Introduction

Overview

Teaching: 7 min
Exercises: 0 min
Questions
  • What is CMSSW?

  • How is CMSSW structured?

Objectives
  • Understand what CMSSW is and how it is organized

Overview

The CMS Software (CMSSW) is a collection of software libraries that the CMS experiment uses in order to acquire, produce, process and even analyze its data. The program is written in C++ but its configuration is manipulated using the Python language.

CMSSW is built around a Framework, an Event Data Model (EDM), and Services needed by the simulation, calibration and alignment, and reconstruction modules that process event data so that physicists can perform analysis. The primary goal of the Framework and EDM is to facilitate the development and deployment of reconstruction and analysis software.

The CMSSW repository is on Github. You can browse this huge amount of code, search through it using the CMSSW Software Cross Reference or explore the documentation here.

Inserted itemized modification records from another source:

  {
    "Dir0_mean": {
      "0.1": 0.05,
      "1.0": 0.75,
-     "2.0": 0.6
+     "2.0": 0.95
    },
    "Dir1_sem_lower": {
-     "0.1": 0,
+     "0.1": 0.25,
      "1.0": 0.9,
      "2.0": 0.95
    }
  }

CMSSW is a continuously-evolving project. Historically, there has been many releases, which are handled on Github using branches. Be aware that in this workshop we will use release CMSSW_5_3_32 (the official release for 2011/2012 open data), which can be found in the CMSSW_5_3_X branch of the repository. This branch may differ a little or a lot compared to the bleeding-edge one in the master branch, so make sure you are always referencing to the historical one.

Structure and architecture

As it was mentioned above, the CMSSW software is used for almost all computing activities in CMS. From data acquisition to data analysis, using different pieces of CMSSW is very intuitive. Different modules (or plugins) have different functionalities. Some, for instance, are in charge of setting up certain services like the magnetic field configuration (we call this type of code Setup), while others help you create some object that was not there before (EDProducers) or analyze final data (EDAnalyzers). You can find details here. In this workshop, we are only going to look at EDAnalyzers.

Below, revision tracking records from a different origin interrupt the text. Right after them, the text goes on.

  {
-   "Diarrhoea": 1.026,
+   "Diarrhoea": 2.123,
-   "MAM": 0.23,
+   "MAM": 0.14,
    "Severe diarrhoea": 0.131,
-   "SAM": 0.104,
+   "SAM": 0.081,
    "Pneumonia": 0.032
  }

As an example of modularity, take a look at the package used for reconstructing tracks. It has many sub-packages that put in evidence the many bits involved in making a track from detector sensor information. One of those sub-packages is the TrackProducer, which is in charge of putting (recording) the track information in the event. Note the structure of this sub-package:

It has the usual look of a C++ repository. Commonly, you can find a src directory with the bulk of the C++ programming (*.cc files), an interface directory with mostly the header files (*.h files) matching the code in the src, and a python directory, where configuration files, written in Python, are stored. Some other accesories are in other directories. Of course, this is not a standard rule, and many times the structure follow a different logic. There is also a Buildfile, which controls the package dependencies.

All these packages are, in a sense, plugins to the main Framework, which is also a package by itself.

The event data architecture is modular, just as the framework is. Different data layers (using different data formats) can be configured, and a given application can use any layer or layers. The following diagram illustrates this concept if one thinks about how the information from tracks of charged particles is organized:

All the information regarding the physics of a collision is stored in the Event. Computationally, one can think of the Event as an object from which you can pull all the information you need from the collision.

CMS uses different data formats, which are arranged in tiers. Currently CMS open data comes only in the AOD format, therefore that is the format we will be mostly using in this workshop.

Key Points

  • The CMS SoftWare (CMSSW) is the software used by the CMS experiment for acquiring, producing, processing and analyzing its data.

  • CMSSW is built in a modular fashion around a main Framework.